Transit Quotes

  • Georg: It was cold. The Mistral. He was tired. Nobody looked at him. That's the terrible thing. Not that she's your dirty face staring at the torn clothes.The terrible thing is that they are you do not see that you are not there.

  • Georg: Then he thought, 'This is Marseille.' A port city. Port cities are cities, in which is told. That's what they're there for. And these people have the right to tell and that you listen inside.

  • Georg: The song did not want to get out of his mind. Everything is dreaming. And everything is exchanged. Back in life again. The evening is already sitting on our house

  • Georg: Their eyes met. For a long moment they looked at each other. Then they lowered their eyes. He knew what everyone was talking about and let go: It was the shame. They were ashamed. Shamed terribly.

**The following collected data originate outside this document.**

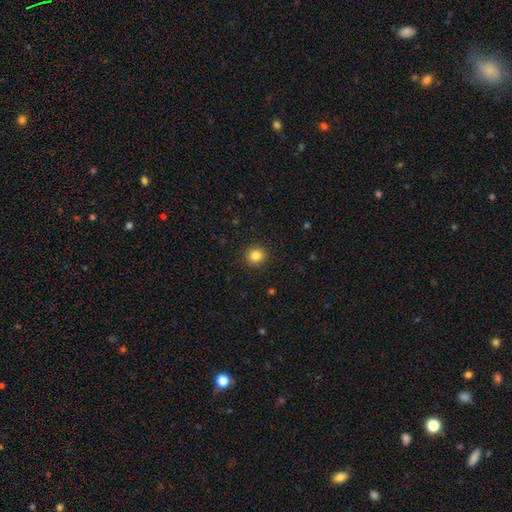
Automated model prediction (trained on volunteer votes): This is clearly a smooth galaxy (84%). How rounded: clearly round (92%). Merging: clearly none (92%).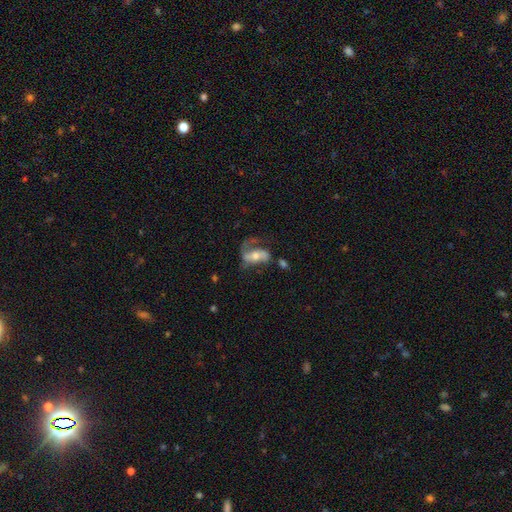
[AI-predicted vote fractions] Q: Smooth or featured?
A: featured or disk (67%); runner-up: smooth (26%)
Q: Edge-on disk?
A: no (94%); runner-up: yes (6%)
Q: Bar?
A: no (43%); runner-up: weak (31%)
Q: Spiral arms?
A: yes (80%); runner-up: no (20%)
Q: Bulge size?
A: moderate (59%); runner-up: small (30%)
Q: Merging?
A: major disturbance (38%); runner-up: none (36%)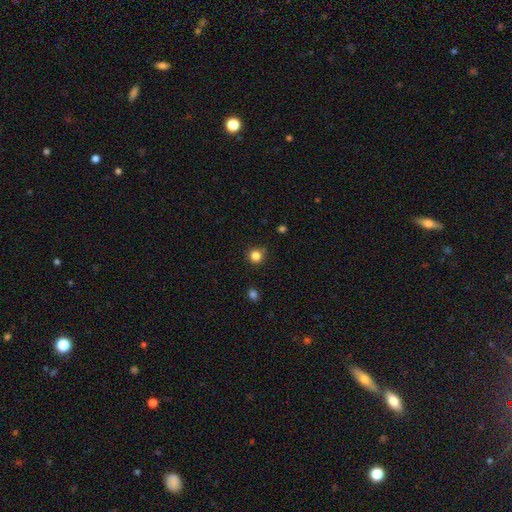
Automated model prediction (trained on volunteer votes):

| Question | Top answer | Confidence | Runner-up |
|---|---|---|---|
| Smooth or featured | smooth | 84% | star or artifact (13%) |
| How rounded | round | 93% | in between (6%) |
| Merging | none | 87% | minor disturbance (9%) |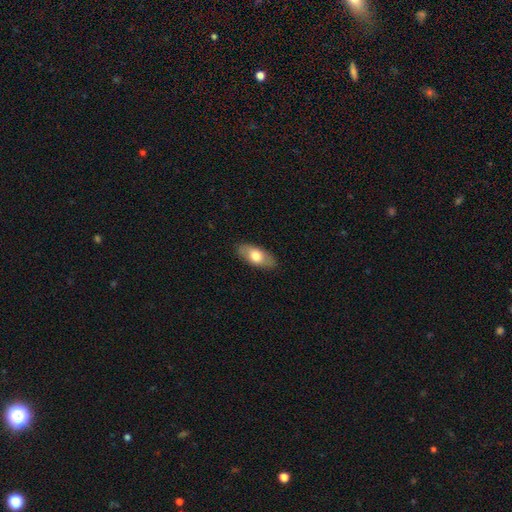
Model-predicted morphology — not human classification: The model was most divided on "smooth or featured": smooth: 69%, featured or disk: 25%, star or artifact: 6%. More confident: how rounded — in between (89%); merging — none (87%).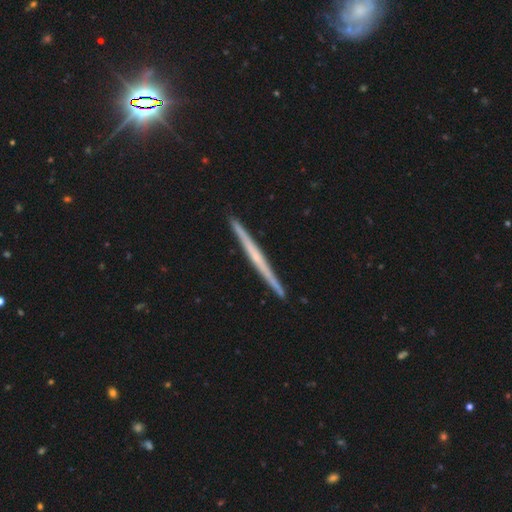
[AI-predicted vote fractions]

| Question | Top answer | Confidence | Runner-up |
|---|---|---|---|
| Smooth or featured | featured or disk | 68% | smooth (26%) |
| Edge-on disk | yes | 98% | no (2%) |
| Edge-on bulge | none | 68% | rounded (26%) |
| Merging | none | 92% | minor disturbance (6%) |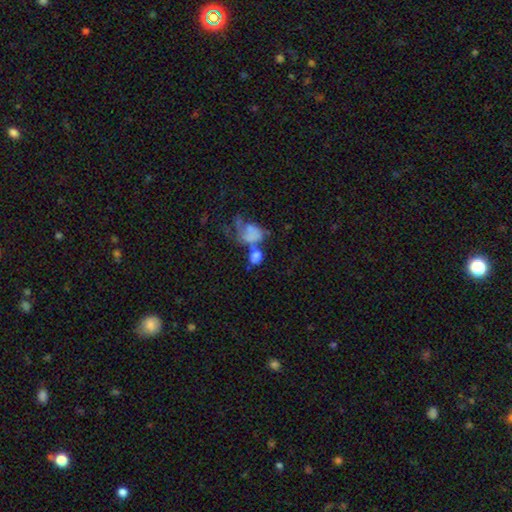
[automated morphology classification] Q: Smooth or featured?
A: smooth (69%); runner-up: featured or disk (19%)
Q: How rounded?
A: in between (58%); runner-up: round (40%)
Q: Merging?
A: merger (50%); runner-up: none (23%)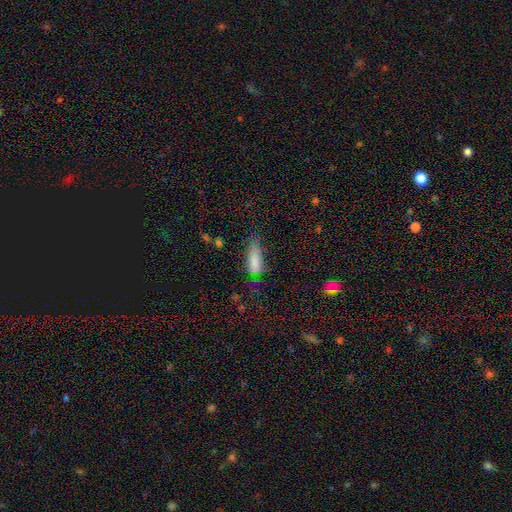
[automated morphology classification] This appears to be a smooth galaxy with no disk features (67%) that is in between round and cigar-shaped (56%). Merging: none (52%).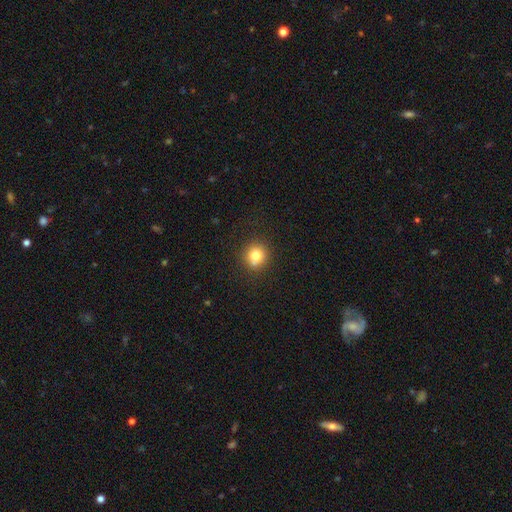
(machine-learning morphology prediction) Smooth or featured? smooth (78%)
How rounded? round (89%)
Merging? none (78%)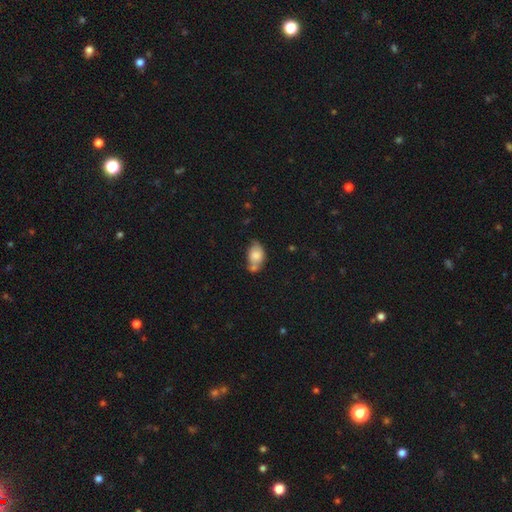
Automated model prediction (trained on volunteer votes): Smooth or featured: smooth — 76% (featured or disk — 16%)
How rounded: in between — 84% (round — 14%)
Merging: none — 34% (tied with merger — 34%)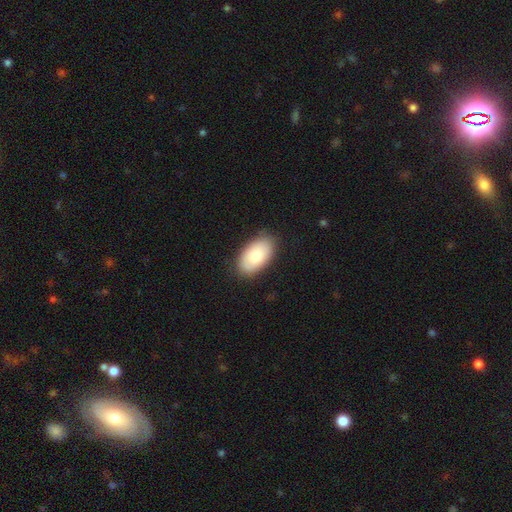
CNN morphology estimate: This appears to be a smooth galaxy with no disk features (79%) that is in between round and cigar-shaped (95%). Merging: none (85%).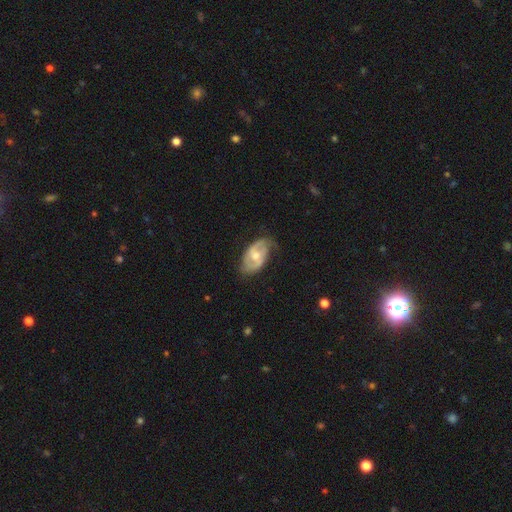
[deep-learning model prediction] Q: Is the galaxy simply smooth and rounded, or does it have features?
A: featured or disk — 72%.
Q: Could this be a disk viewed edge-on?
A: no — 96%.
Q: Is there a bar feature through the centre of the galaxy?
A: weak — 49%.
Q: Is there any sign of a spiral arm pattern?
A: yes — 87%.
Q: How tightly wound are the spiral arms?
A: medium — 48%.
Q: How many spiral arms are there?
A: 2 — 80%.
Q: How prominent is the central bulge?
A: moderate — 63%.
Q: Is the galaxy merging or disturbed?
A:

  • Georg: The next day he picked up Driss. That led him to one dusty fairground by the sea.

  • Marie: Who forgets faster, the Abandoned or the one who left him?

  • Marie: The Forsaken never forget, you say. But that's not true. They have the beautiful, sad songs. With them is the compassion. Those who leave, there is nobody with them.They do not have songs.

  • Georg: A man had died. He was to register in hell. He waited in front of a large door. He waited a day, two. He waited weeks. Months. Then years. Finally a man walked past him. The man waiting addressed him: Perhaps you can help me, I'm supposed to register in hell. The other man looks him up and down, says: But sir, this here is hell.

Extended Reading
  • Nikita 2022-04-21 09:03:53

    The ingenious creation that integrates the escape story of World War II with the elements of contemporary refugees, and puts it into the contemporary context to repackage and tell the ingenious creation, the Great Cleansing, Marseilles, refugees, identity replacement, and erratic women, even though the story itself is full of all kinds of strange love and blood, but However, the film is full of literary atmosphere, filled with melancholy beauty, and the importance of narration is self-evident. Comparing the history and the present, there are some amazing similarities. The illusion and reality are already indistinguishable. (70)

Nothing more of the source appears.